▶ **What is required**
Filter the entries below, keeping every line that has the word "none".

(Records from a collection)
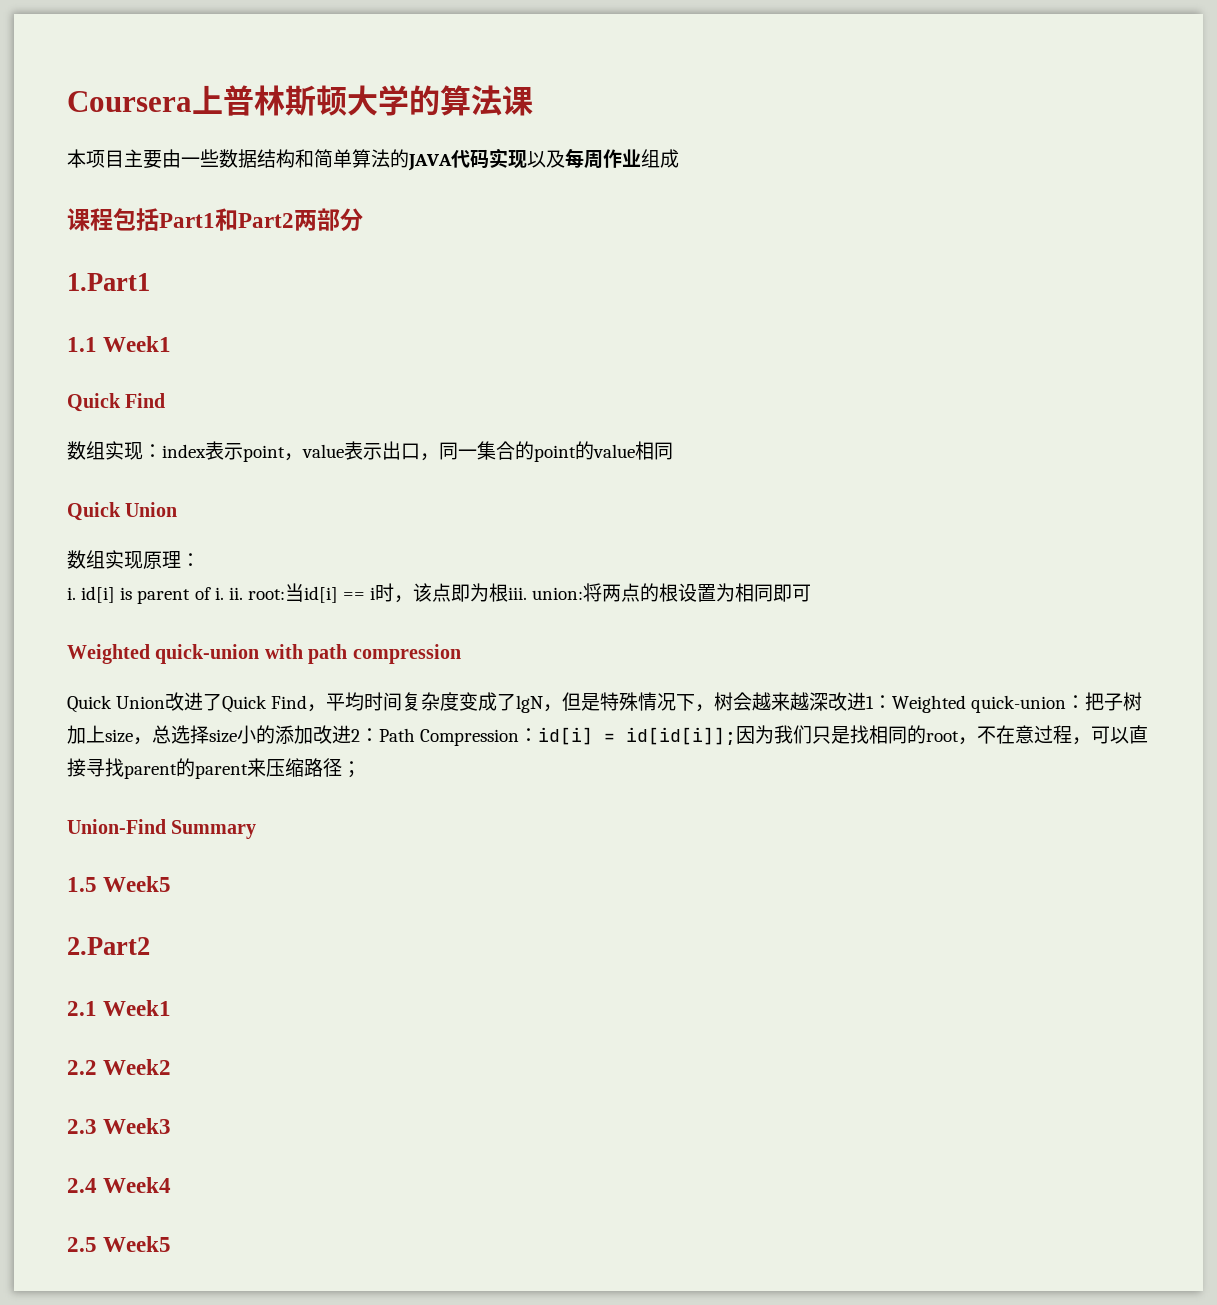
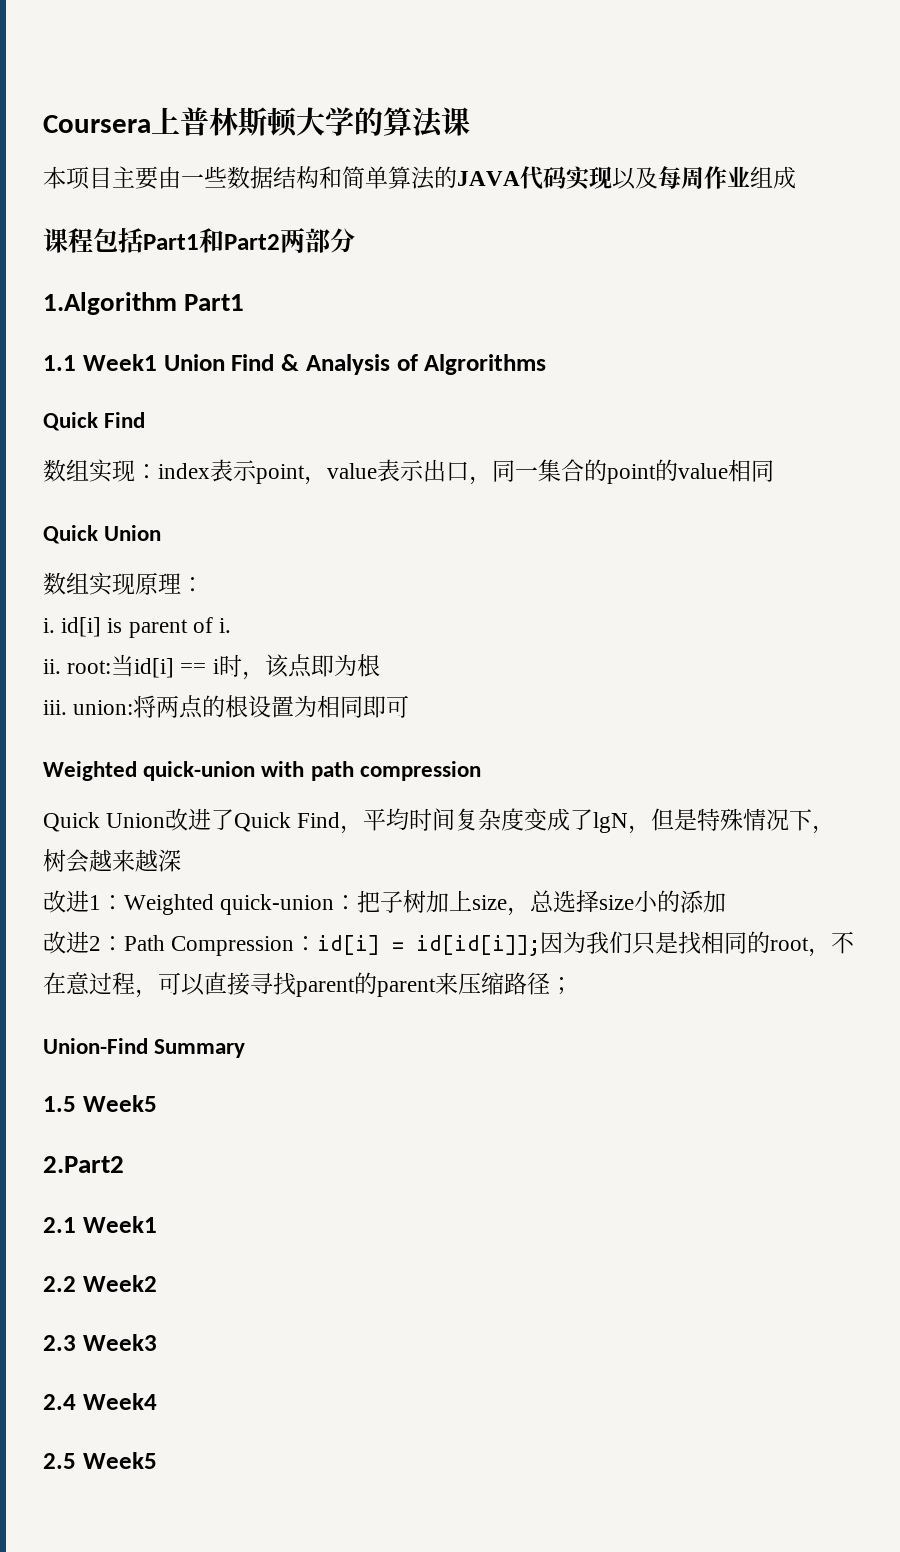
[67,273,150,291] 1.Part1 -> [43,292,245,315] 1.Algorithm Part1
(172, 344) none -> [163,354,547,375] Union Find & Analysis of Algrorithms
(224, 593) none -> (232, 625) //
(509, 592) none -> (380, 665) //
(829, 701) none -> (181, 860) //
(313, 734) none -> (727, 901) //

▶ **Result for this exercise**
(172, 344) none -> [163,354,547,375] Union Find & Analysis of Algrorithms
(224, 593) none -> (232, 625) //
(509, 592) none -> (380, 665) //
(829, 701) none -> (181, 860) //
(313, 734) none -> (727, 901) //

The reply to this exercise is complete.